A third source of bias comes from leakages. While money may be
spent in local economies during sporting events, this spending may not
wind up in the pockets of local residents. The taxes used to subsidize
these events, however, are paid for by local taxpayers. The income
multiplier for sporting events is likely to be much lower than for
general expenditures as a result of the specialized nature of the
service provided. In the NBA, for example, only 29% of players live in
the metropolitan area in which their team plays (Siegfried and Zimbalist
2002).
Leakages during mega-events may also be quite high. The economic
multipliers used in ex ante analyses are calculated using complex
input-output tables for specific industries grounded in inter-industry
relationships within regions based on an economic area's normal
production patterns. During mega-events, however, the economy within a
region may be anything but normal, and, therefore, these same
inter-industry relationships may not hold. Since there is no reason to
believe the usual economic multipliers apply during mega-events, any
economic analyses based on these multipliers may, therefore, be highly
inaccurate.
In fact, there is substantial reason to believe that during
mega-events, these multipliers are highly overstated, which
overestimates the true impact of these events on the local economy.
Hotels, for example, routinely raise their prices during mega-events to
three or four times their normal rates. The wages paid to a hotel's
workers, however, remain unchanged, and, indeed, workers may be simply
expected to work harder during times of high demand without any
additional monetary compensation. As a hotel's revenue increases
without a corresponding increase in costs, the return to capital (as a
percentage of revenues) rises, while the return to labor falls. Capital
income is far less likely than labor income to stay within the area in
which it is earned, and, therefore, one might expect a fall in the
multiplier effect during mega-events as a result of these increased
leakages (Matheson 2004).

■ Activities ■
1 > According to the passage on leakages from sporting events, what percentage of NBA players live in the metropolitan area where their team plays?
2 > Write the next part of the passage on leakages from sporting events, picking up after its final sentence.

■ Given information ■
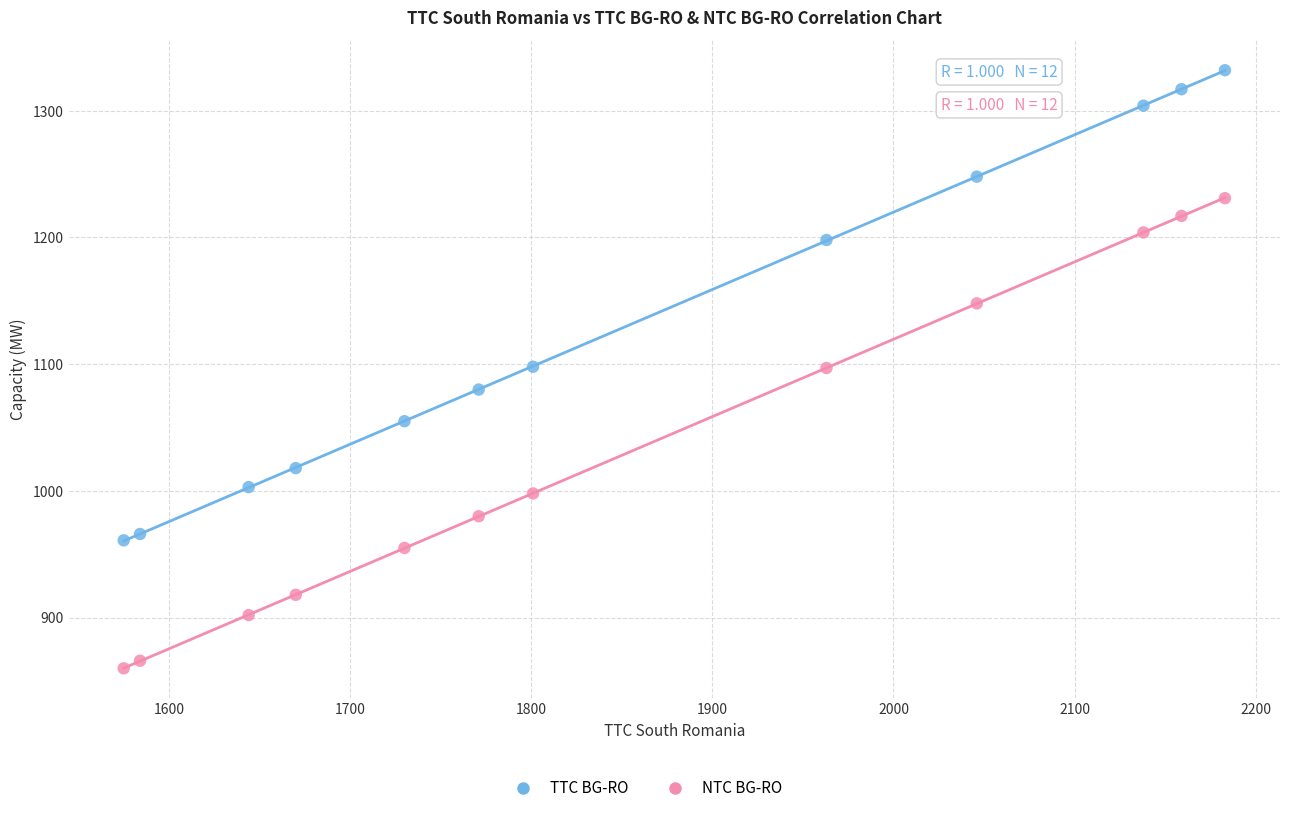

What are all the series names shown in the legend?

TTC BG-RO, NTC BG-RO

--

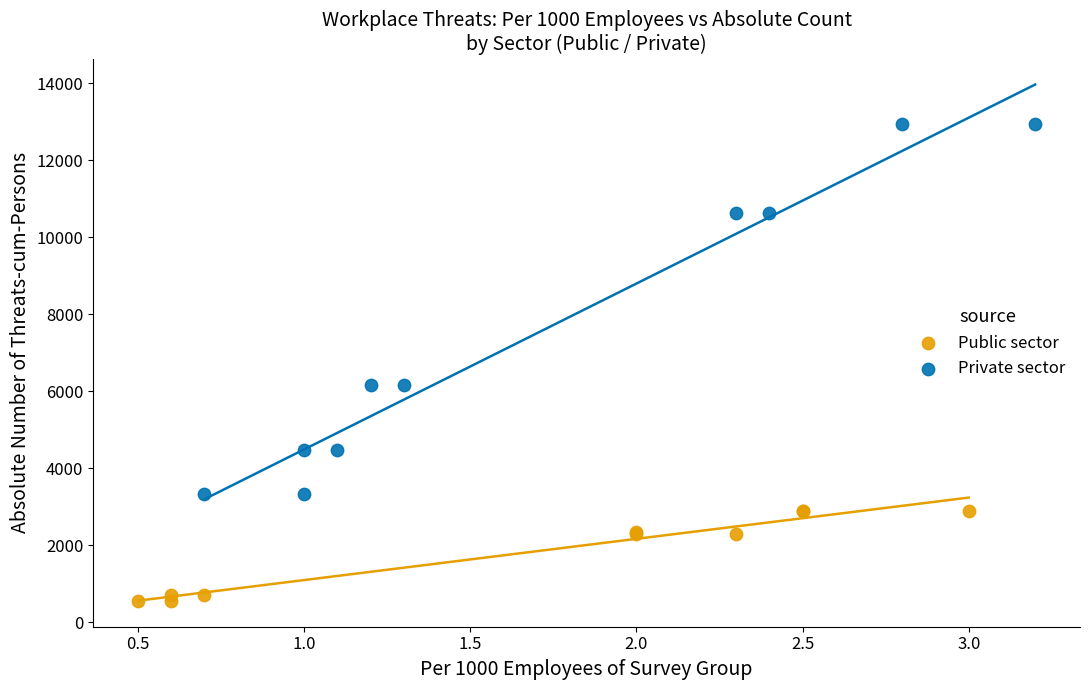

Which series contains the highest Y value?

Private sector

■ Expected outputs ■
1 > 29%

2 >
While ex ante estimates often do a credible job of determining the
economic activity that occurs as a result of a sports team or
mega-event, and although they may also address the issue of the
substitution effect by excluding spending by local residents, they
generally do a poor job of accounting for crowding-out, and they almost
never acknowledge the problems associated with the application of
incorrect multipliers. For these reasons, numerous studies have looked
back at the actual performance of economies that have had professional
franchises, built new playing facilities, and hosted mega-events and
have compared the observed economic performance of host cities to that
predicted in ex ante studies. These ex post analyses of stadiums and
franchises, including those of Rosentraub (1994), Baade (1996), Coates
and Humphreys (1999, 2003), and Siegfried and Zimbalist (2000), to name
just a few, generally find little or no economic benefits from
professional sports teams or new playing facilities.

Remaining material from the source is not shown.